Jika KPU membuka dokumen pribadi secara bebas, hal itu justru berpotensi melanggar hukum. Ia dapat dianggap lalai melindungi data pribadi calon, sekaligus membuka ruang bagi penyalahgunaan data oleh pihak yang tidak bertanggung jawab. Dalam logika administrasi negara, pelanggaran semacam itu tidak hanya melanggar etika pemerintahan, tetapi juga bisa mengundang gugatan hukum. Dengan demikian, kebijakan pembatasan tersebut bukan bentuk ketertutupan, melainkan upaya memastikan keseimbangan antara keterbukaan dan perlindungan hukum.
Kedua, perlu diingat bahwa KPU adalah lembaga teknokratis, bukan lembaga politik. Dalam teori administrasi publik, sebagaimana dikemukakan oleh Dwight Waldo (1948) dan modernisasinya oleh Rosenbloom (1983), lembaga administratif dibentuk bukan untuk mencari popularitas, melainkan untuk menjamin kepastian hukum dan efektivitas tata kelola pemerintahan. Dalam situasi politik yang sarat tekanan, KPU memiliki tanggung jawab menjaga stabilitas administratif agar pemilu tetap berjalan sesuai jadwal dan aturan hukum, bukan sekadar mengikuti opini publik sesaat.

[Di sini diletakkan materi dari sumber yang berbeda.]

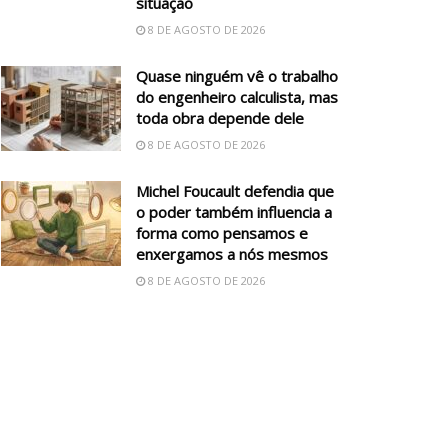
situação
8 DE AGOSTO DE 2026
Quase ninguém vê o trabalho
do engenheiro calculista, mas
toda obra depende dele
8 DE AGOSTO DE 2026
Michel Foucault defendia que
o poder também influencia a
forma como pensamos e
enxergamos a nós mesmos
8 DE AGOSTO DE 2026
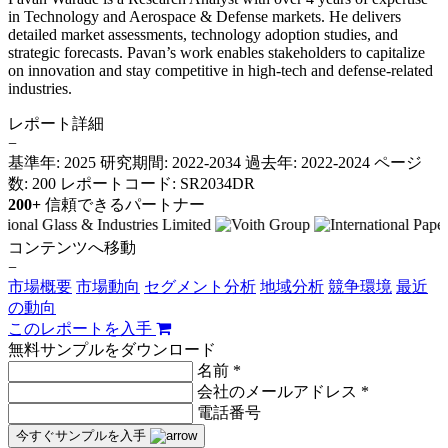
in Technology and Aerospace & Defense markets. He delivers
detailed market assessments, technology adoption studies, and
strategic forecasts. Pavan’s work enables stakeholders to capitalize
on innovation and stay competitive in high-tech and defense-related
industries.
レポート詳細
−
基準年: 2025
研究期間: 2022-2034
過去年: 2022-2024
ページ
数: 200
レポートコード: SR2034DR
200+
信頼できるパートナー
コンテンツへ移動
−
市場概要
市場動向
セグメント分析
地域分析
競争環境
最近
の動向
このレポートを入手
無料サンプルをダウンロード
名前 *
会社のメールアドレス *
電話番号
今すぐサンプルを入手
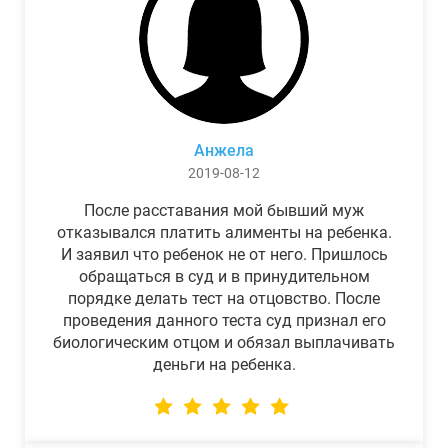
Анжела
2019-08-12
После расставания мой бывший муж
отказывался платить алименты на ребенка.
И заявил что ребенок не от него. Пришлось
обращаться в суд и в принудительном
порядке делать тест на отцовство. После
проведения данного теста суд признал его
биологическим отцом и обязал выплачивать
деньги на ребенка.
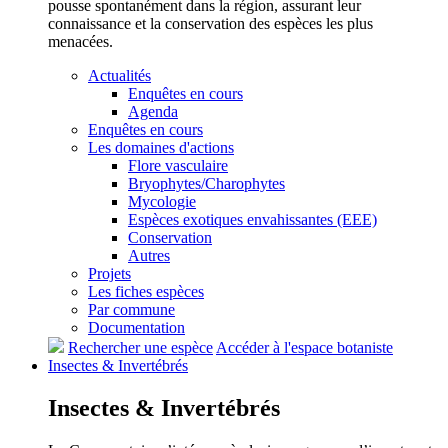
pousse spontanément dans la région, assurant leur
connaissance et la conservation des espèces les plus
menacées.
Actualités
Enquêtes en cours
Agenda
Enquêtes en cours
Les domaines d'actions
Flore vasculaire
Bryophytes/Charophytes
Mycologie
Espèces exotiques envahissantes (EEE)
Conservation
Autres
Projets
Les fiches espèces
Par commune
Documentation
Rechercher une espèce
Accéder à l'espace botaniste
Insectes &
Invertébrés
Insectes &
Invertébrés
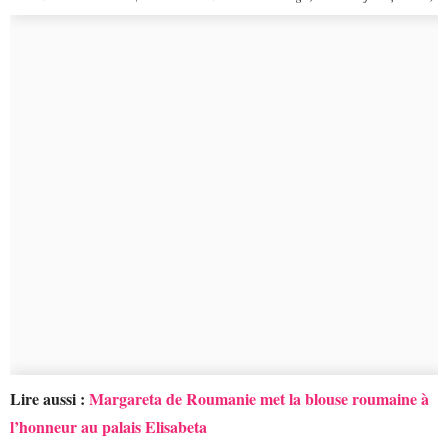
Lire aussi :
Margareta de Roumanie met la blouse roumaine à
l’honneur au palais Elisabeta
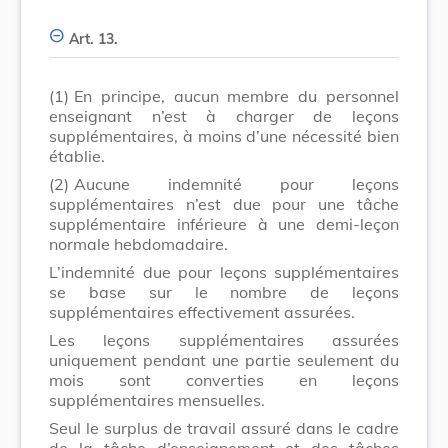
Art. 13.
(1)
En principe, aucun membre du personnel
enseignant n’est à charger de leçons
supplémentaires, à moins d’une nécessité bien
établie.
(2)
Aucune indemnité pour leçons
supplémentaires n’est due pour une tâche
supplémentaire inférieure à une demi-leçon
normale hebdomadaire.
L’indemnité due pour leçons supplémentaires
se base sur le nombre de leçons
supplémentaires effectivement assurées.
Les leçons supplémentaires assurées
uniquement pendant une partie seulement du
mois sont converties en leçons
supplémentaires mensuelles.
Seul le surplus de travail assuré dans le cadre
de la tâche d’enseignement et des tâches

Tuduhan bahwa keputusan KPU mencerminkan kelemahan lembaga sesungguhnya berangkat dari asumsi normatif: bahwa semua keterbukaan pasti baik. Padahal, sebagaimana diingatkan oleh Robert Dahl (1989), demokrasi yang matang justru memerlukan “institusionalisasi prosedur” yang menyeimbangkan antara partisipasi publik dan stabilitas sistem. Artinya, dalam demokrasi yang kompleks, tidak semua proses harus dibuka secara total; sebagian perlu diatur untuk mencegah distorsi, penyalahgunaan, dan chaos administratif.
Ketiga, dalam teori good governance, prinsip transparansi memang penting, tetapi selalu harus berjalan bersama akuntabilitas, rule of law, dan responsiveness. Menurut UNDP (1997), keseimbangan antara keempat pilar itu menjadi syarat tata kelola yang sehat. KPU, dalam konteks ini, tengah menjalankan rule of law dan akuntabilitas administratif: setiap kebijakan diambil dengan dasar hukum, dapat dipertanggungjawabkan, dan diarahkan untuk menjaga kredibilitas pemilu.
Kebijakan pembatasan dokumen calon juga tidak berarti publik kehilangan hak untuk mengawasi. Justru mekanisme pengawasan telah tersedia melalui proses verifikasi internal dan eksternal, termasuk keterlibatan Bawaslu, DKPP, serta publik melalui uji publik calon di media massa. Dengan demikian, tidak ada pelanggaran prinsip transparansi; yang ada hanyalah penataan ulang prosedur agar hak-hak pribadi tetap terlindungi.
Keempat, dalam analisis kelembagaan, konsep institutional resilience (North, 1990) menekankan bahwa lembaga yang sehat harus mampu bertahan terhadap tekanan politik tanpa kehilangan legitimasi. KPU dalam hal ini sedang menunjukkan ketahanan institusional: tidak tunduk pada tekanan publik jangka pendek, tetapi berpegang pada aturan hukum yang menjamin kepastian bagi seluruh peserta pemilu.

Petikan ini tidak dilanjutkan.